**TASK PROMPT**: Change "locality" to "location" wherever it occurs in the entries below, and reproduce the lines with every other part left as it is.

[Records from a data source]
** start **

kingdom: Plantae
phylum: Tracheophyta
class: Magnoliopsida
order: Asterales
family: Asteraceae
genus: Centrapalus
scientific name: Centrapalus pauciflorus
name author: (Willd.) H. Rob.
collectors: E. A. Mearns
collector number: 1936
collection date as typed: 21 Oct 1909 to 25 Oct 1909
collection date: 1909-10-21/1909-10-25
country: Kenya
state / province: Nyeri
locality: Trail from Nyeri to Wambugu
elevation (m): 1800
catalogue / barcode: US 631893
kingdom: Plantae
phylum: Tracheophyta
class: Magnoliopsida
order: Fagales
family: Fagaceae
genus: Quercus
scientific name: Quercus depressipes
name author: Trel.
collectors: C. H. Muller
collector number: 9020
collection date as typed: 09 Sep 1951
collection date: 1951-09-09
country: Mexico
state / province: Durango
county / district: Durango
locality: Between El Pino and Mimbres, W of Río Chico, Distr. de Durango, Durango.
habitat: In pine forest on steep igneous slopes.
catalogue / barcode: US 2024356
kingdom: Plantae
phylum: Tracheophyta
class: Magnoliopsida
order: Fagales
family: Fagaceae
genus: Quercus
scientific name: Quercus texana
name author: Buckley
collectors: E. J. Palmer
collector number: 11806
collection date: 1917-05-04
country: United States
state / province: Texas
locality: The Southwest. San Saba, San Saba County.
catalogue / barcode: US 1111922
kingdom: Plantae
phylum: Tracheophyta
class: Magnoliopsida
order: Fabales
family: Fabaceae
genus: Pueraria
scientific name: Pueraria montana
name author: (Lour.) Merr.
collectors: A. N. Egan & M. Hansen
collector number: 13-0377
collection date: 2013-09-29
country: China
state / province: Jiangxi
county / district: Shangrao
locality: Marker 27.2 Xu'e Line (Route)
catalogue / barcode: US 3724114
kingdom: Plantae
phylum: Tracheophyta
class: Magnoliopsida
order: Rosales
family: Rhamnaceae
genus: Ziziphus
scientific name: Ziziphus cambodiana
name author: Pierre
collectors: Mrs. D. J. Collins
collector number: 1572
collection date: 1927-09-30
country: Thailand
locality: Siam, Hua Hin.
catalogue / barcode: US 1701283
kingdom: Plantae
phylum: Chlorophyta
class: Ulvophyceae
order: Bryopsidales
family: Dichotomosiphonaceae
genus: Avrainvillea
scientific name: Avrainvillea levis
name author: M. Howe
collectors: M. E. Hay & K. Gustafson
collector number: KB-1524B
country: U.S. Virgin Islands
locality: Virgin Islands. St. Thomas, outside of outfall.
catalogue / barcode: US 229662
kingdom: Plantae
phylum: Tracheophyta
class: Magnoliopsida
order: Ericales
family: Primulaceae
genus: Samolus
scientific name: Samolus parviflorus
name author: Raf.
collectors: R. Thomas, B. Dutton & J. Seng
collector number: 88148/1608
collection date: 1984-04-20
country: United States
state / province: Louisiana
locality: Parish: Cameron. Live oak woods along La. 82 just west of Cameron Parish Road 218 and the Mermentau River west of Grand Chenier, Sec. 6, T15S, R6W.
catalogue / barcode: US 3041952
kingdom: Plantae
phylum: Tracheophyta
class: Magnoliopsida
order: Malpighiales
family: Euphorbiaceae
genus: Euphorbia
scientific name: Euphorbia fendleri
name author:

** end **

**SOLUTION FOR THIS PROBLEM**:
kingdom: Plantae
phylum: Tracheophyta
class: Magnoliopsida
order: Asterales
family: Asteraceae
genus: Centrapalus
scientific name: Centrapalus pauciflorus
name author: (Willd.) H. Rob.
collectors: E. A. Mearns
collector number: 1936
collection date as typed: 21 Oct 1909 to 25 Oct 1909
collection date: 1909-10-21/1909-10-25
country: Kenya
state / province: Nyeri
location: Trail from Nyeri to Wambugu
elevation (m): 1800
catalogue / barcode: US 631893
kingdom: Plantae
phylum: Tracheophyta
class: Magnoliopsida
order: Fagales
family: Fagaceae
genus: Quercus
scientific name: Quercus depressipes
name author: Trel.
collectors: C. H. Muller
collector number: 9020
collection date as typed: 09 Sep 1951
collection date: 1951-09-09
country: Mexico
state / province: Durango
county / district: Durango
location: Between El Pino and Mimbres, W of Río Chico, Distr. de Durango, Durango.
habitat: In pine forest on steep igneous slopes.
catalogue / barcode: US 2024356
kingdom: Plantae
phylum: Tracheophyta
class: Magnoliopsida
order: Fagales
family: Fagaceae
genus: Quercus
scientific name: Quercus texana
name author: Buckley
collectors: E. J. Palmer
collector number: 11806
collection date: 1917-05-04
country: United States
state / province: Texas
location: The Southwest. San Saba, San Saba County.
catalogue / barcode: US 1111922
kingdom: Plantae
phylum: Tracheophyta
class: Magnoliopsida
order: Fabales
family: Fabaceae
genus: Pueraria
scientific name: Pueraria montana
name author: (Lour.) Merr.
collectors: A. N. Egan & M. Hansen
collector number: 13-0377
collection date: 2013-09-29
country: China
state / province: Jiangxi
county / district: Shangrao
location: Marker 27.2 Xu'e Line (Route)
catalogue / barcode: US 3724114
kingdom: Plantae
phylum: Tracheophyta
class: Magnoliopsida
order: Rosales
family: Rhamnaceae
genus: Ziziphus
scientific name: Ziziphus cambodiana
name author: Pierre
collectors: Mrs. D. J. Collins
collector number: 1572
collection date: 1927-09-30
country: Thailand
location: Siam, Hua Hin.
catalogue / barcode: US 1701283
kingdom: Plantae
phylum: Chlorophyta
class: Ulvophyceae
order: Bryopsidales
family: Dichotomosiphonaceae
genus: Avrainvillea
scientific name: Avrainvillea levis
name author: M. Howe
collectors: M. E. Hay & K. Gustafson
collector number: KB-1524B
country: U.S. Virgin Islands
location: Virgin Islands. St. Thomas, outside of outfall.
catalogue / barcode: US 229662
kingdom: Plantae
phylum: Tracheophyta
class: Magnoliopsida
order: Ericales
family: Primulaceae
genus: Samolus
scientific name: Samolus parviflorus
name author: Raf.
collectors: R. Thomas, B. Dutton & J. Seng
collector number: 88148/1608
collection date: 1984-04-20
country: United States
state / province: Louisiana
location: Parish: Cameron. Live oak woods along La. 82 just west of Cameron Parish Road 218 and the Mermentau River west of Grand Chenier, Sec. 6, T15S, R6W.
catalogue / barcode: US 3041952
kingdom: Plantae
phylum: Tracheophyta
class: Magnoliopsida
order: Malpighiales
family: Euphorbiaceae
genus: Euphorbia
scientific name: Euphorbia fendleri
name author:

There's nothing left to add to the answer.